Employees can take paid leave for medical appointments for children aged less than 2 years provided they give notice in advance and go through verification.

Sick Leave

Employees who fall sick or suffer an injury are entitled to 70% of their average earnings in the last 2 months for a maximum of 26 weeks of sick leave. The leave entitlement can be extended by an additional 26 weeks if the Social Security Administration agrees.

Vacation Leave

Employees in Panama are entitled to 30 days of paid vacation for every 11 months of employment. Employers must provide vacation pay at least 3 days before the leave begins. Vacation can be taken in no more than two equal periods and must be taken without undue delay after accumulating leaves. Employers cannot pay in lieu of vacation.

Adoption Leave

Women who adopted a child are entitled to 4 weeks of adoption leave while adoptive fathers can take a 2-week leave that is deducted from annual leave.

Employee Benefits in Panama


Social security benefits such as disability benefit, old-age pension, maternity benefit and survivors’ pension are funded by employees, employers, as well as the government.

Old Age Benefits

The individual accounts system was introduced in 2008 to supplement the social insurance system.
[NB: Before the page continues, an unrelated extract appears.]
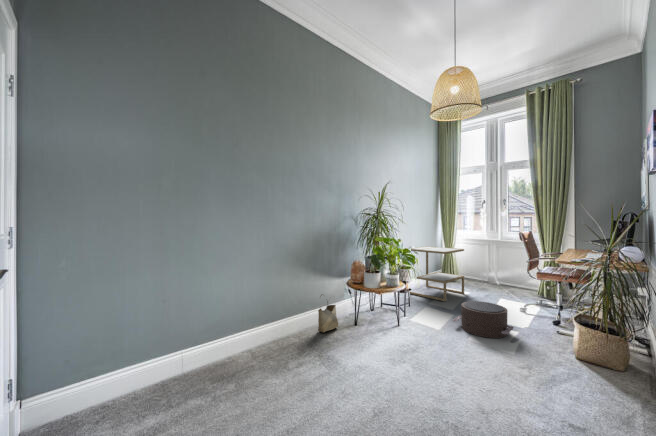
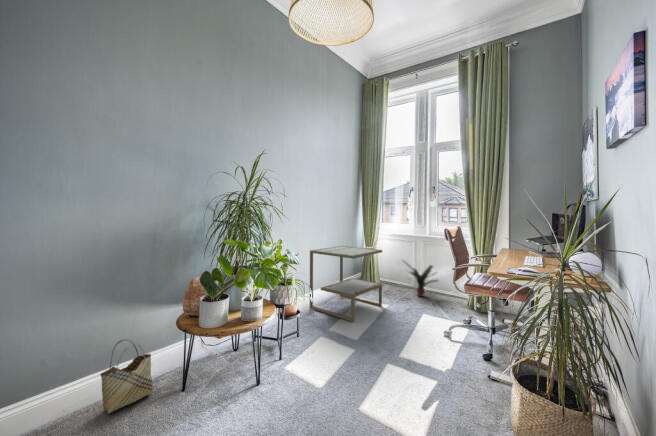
potted plant: none [478,259,512,289] -> present [407,264,437,297]
pouf: present [453,301,513,338] -> none [343,332,429,401]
The benefits are calculated based on whether payments are made from an individual account or the social insurance fund. This mixed system is mandatory for employees who have joined the labor force since the beginning of 2008 and for self-employed individuals aged less than 35 years on 1st January 2008.

Survivor’s Benefits

Widows or widowers of employees who were entitled to or were receiving disability pension at the time of the employee’s death receive survivors’ pension equal to 50% of the deceased employee’s pension.

Illness Benefits

Employees who have made contributions for at least 6 months in the last 9 months receive illness benefits equal to 70% of their average wages during the 2 months before the illness began. The benefits are paid after a waiting period of 3 days for a maximum of 52 weeks for any single illness. The benefits coverage can be extended after receiving permission from the Social Security Administration.